Chief executive officers at a handful of property/casualty insurers are divided over whether the federal insurance backstop used to compensate companies if they fall victim to a terrorist attack will be renewed.
Failure to renew the law, known as the Terrorism Risk Insurance Act, could wipe out insurers flooded with claims stemming from an attack like the ones that occurred on Sept. 11, one executive warned.
"We are convinced that we will get TRIA extended but we're going to have to give up some things," said Edmund F. Kelly, chairman, president and CEO of Liberty Mutual Group.
Kelly also said he expected that the industry would have to give in to higher deductibles.
But others industry titans weren't so sure.

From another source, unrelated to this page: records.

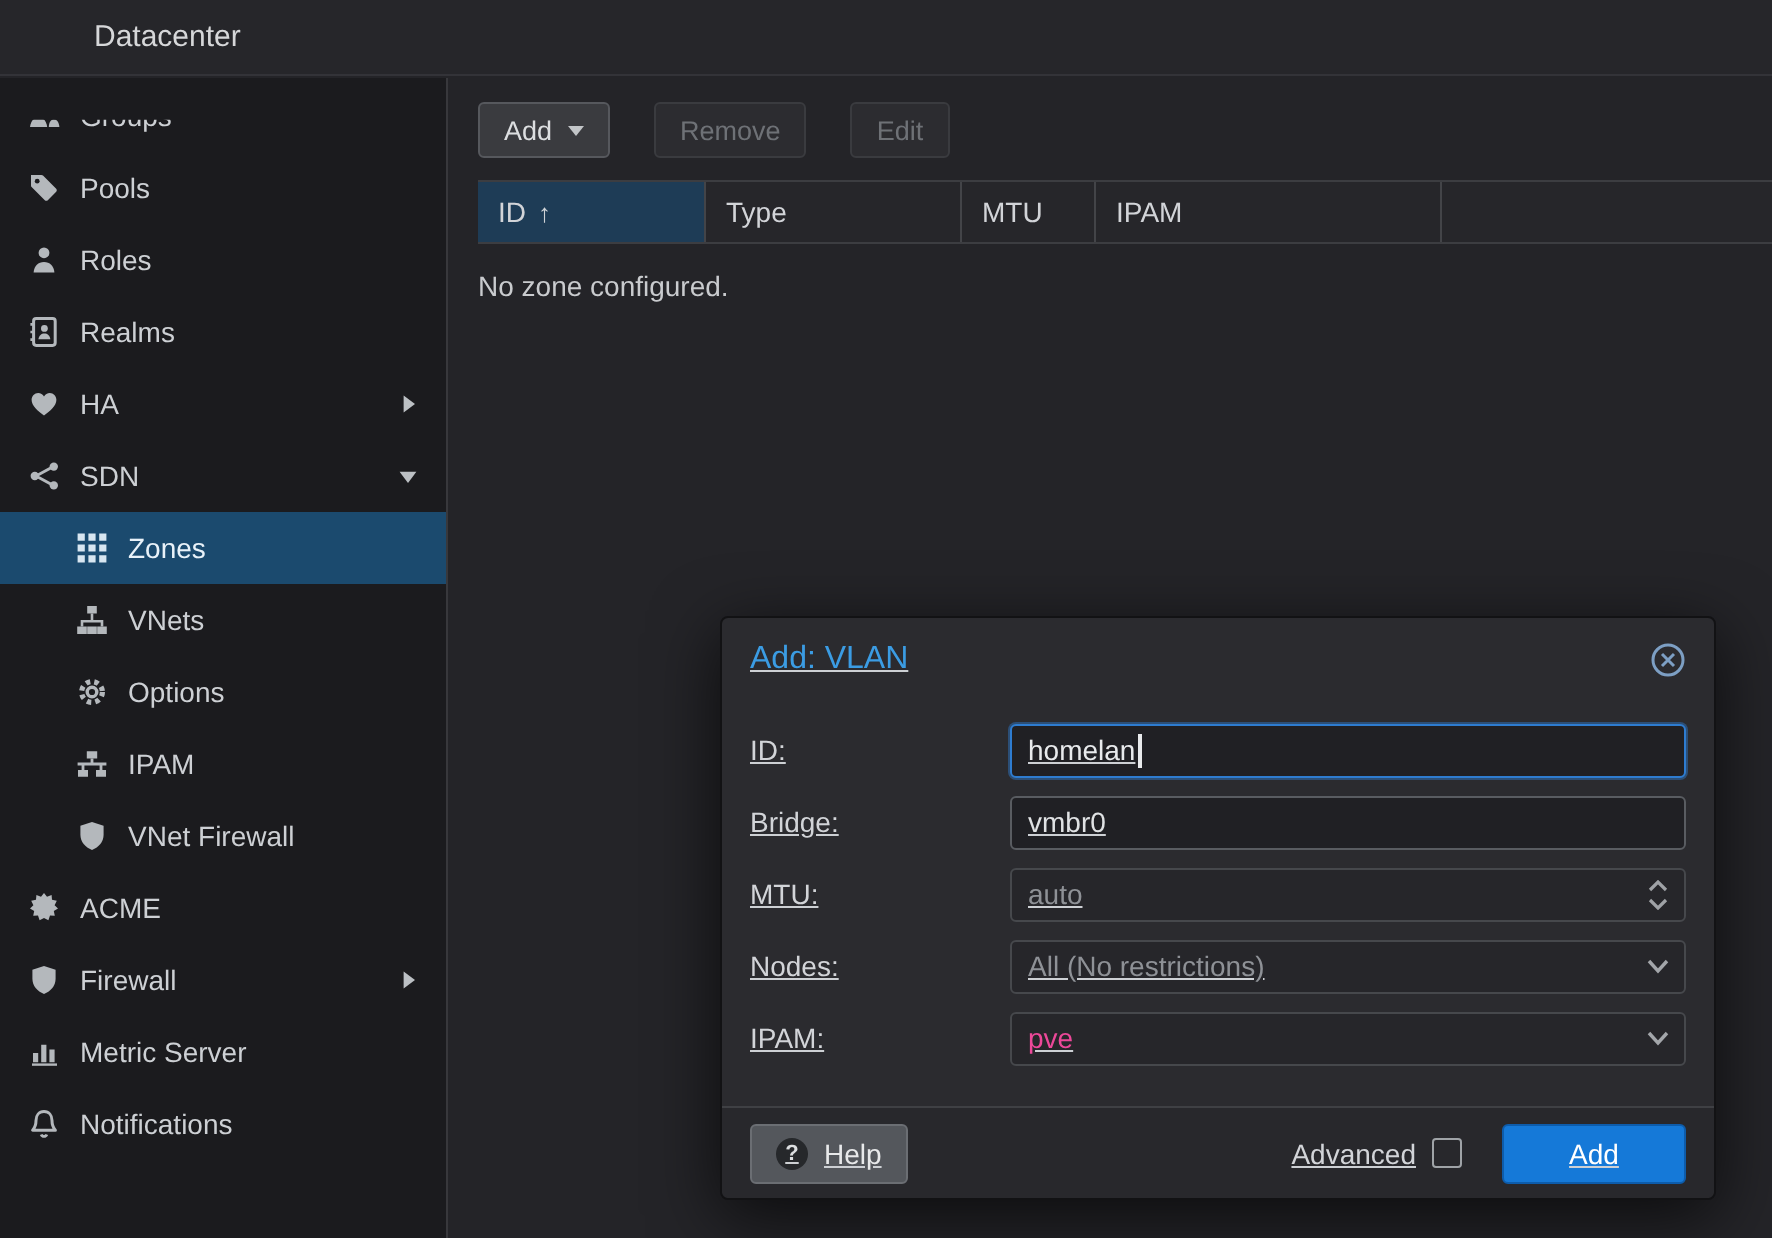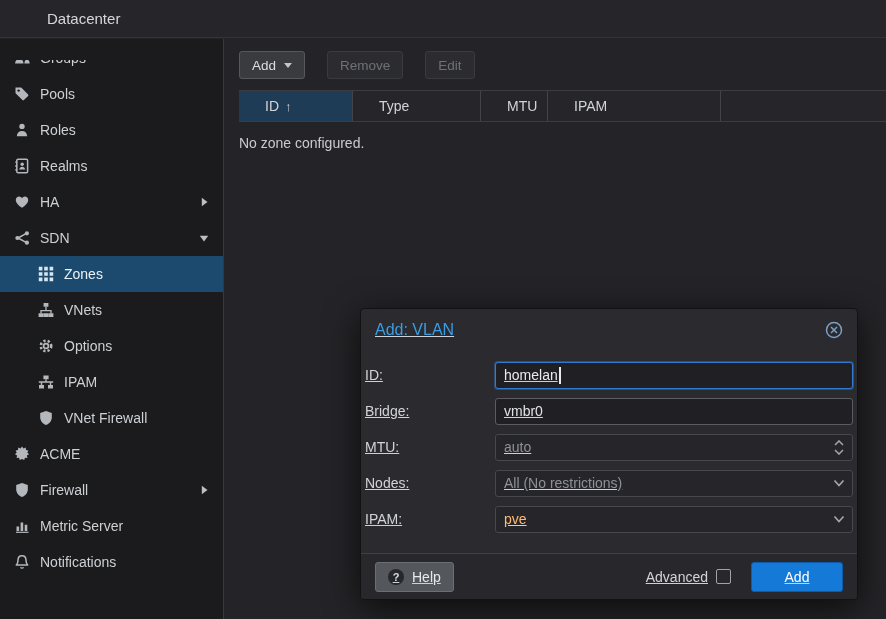--- a/index.html
+++ b/index.html
@@ -46,7 +46,7 @@
 
   .thead{ display:flex; height:32px; margin-left:14px;
     border-top:1px solid #3c3d41; border-bottom:1px solid #3c3d41; background:#26262a; }
-  .th{ display:flex; align-items:center; padding:0 26px; font-size:14px;
+  .th{ display:flex; align-items:center; padding:0 10px; font-size:14px;
     color:#d2d4d8; border-right:1px solid #434448; cursor:pointer; }
   .th.sorted{ background:#1e3c56; }
   .th .sort-arrow{ margin-left:6px; font-size:13px; color:#cfd3d7; }

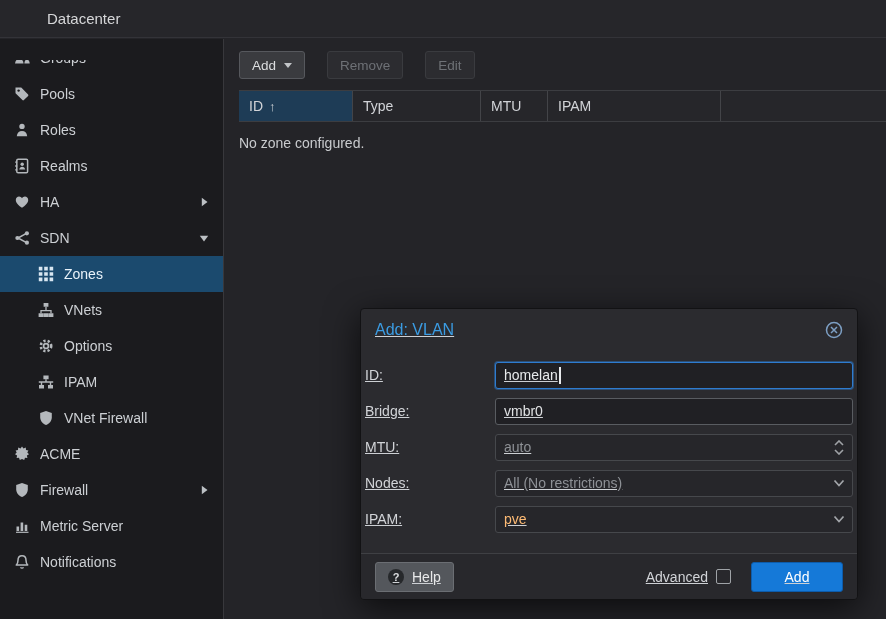--- a/index.html
+++ b/index.html
@@ -62,7 +62,7 @@
   .dtitle{ font-size:16px; color:var(--dialog-title); }
   .dclose{ margin-left:auto; width:18px; height:18px; cursor:pointer; color:#7d9fc4; }
   .dclose svg{ display:block; width:18px; height:18px; }
-  .dbody{ padding:6px 4px 16px; }
+  .dbody{ padding:6px 14px 16px; }
   .frow{ display:flex; align-items:center; height:36px; }
   .flabel{ width:130px; flex:0 0 130px; color:#d2d4d8; }
   .fctl{ flex:1; position:relative; height:27px; }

"I wish I could be optimistic about it, but I think the way things look right now the extension of TRIA is really very uncertain," said Warren W. Heck, chairman and CEO of the Greater New York Mutual Insurance Co.
John P. Phelan, chairman and CEO of American Re-Insurance Co., said he expected some kind of deal to be struck because not doing so could go so far as to damage the U.S. economy.
"I think the real estate industry and other industries really need to begin to appreciate that there simply isn't enough capacity around and whatever ? there needs to be some government backstop at some point to provide sufficient capacity to finance economic recovery in the wake of a terrorist act."
Under enormous pressure from the real estate industry, Congress passed TRIA as a way to offer coverage following the attacks of Sept. 11.
In subsequent years, however, very few businesses nationwide actually took out terrorism risk insurance policies. Those that did tended to operate in big cities like New York, Chicago, Los Angeles and Washington, D.C.
"I quite agree that we need a permanent solution but I don't think that we can have one without the government involved," added Heck. The men spoke at the Joint Industry Forum in New York in January.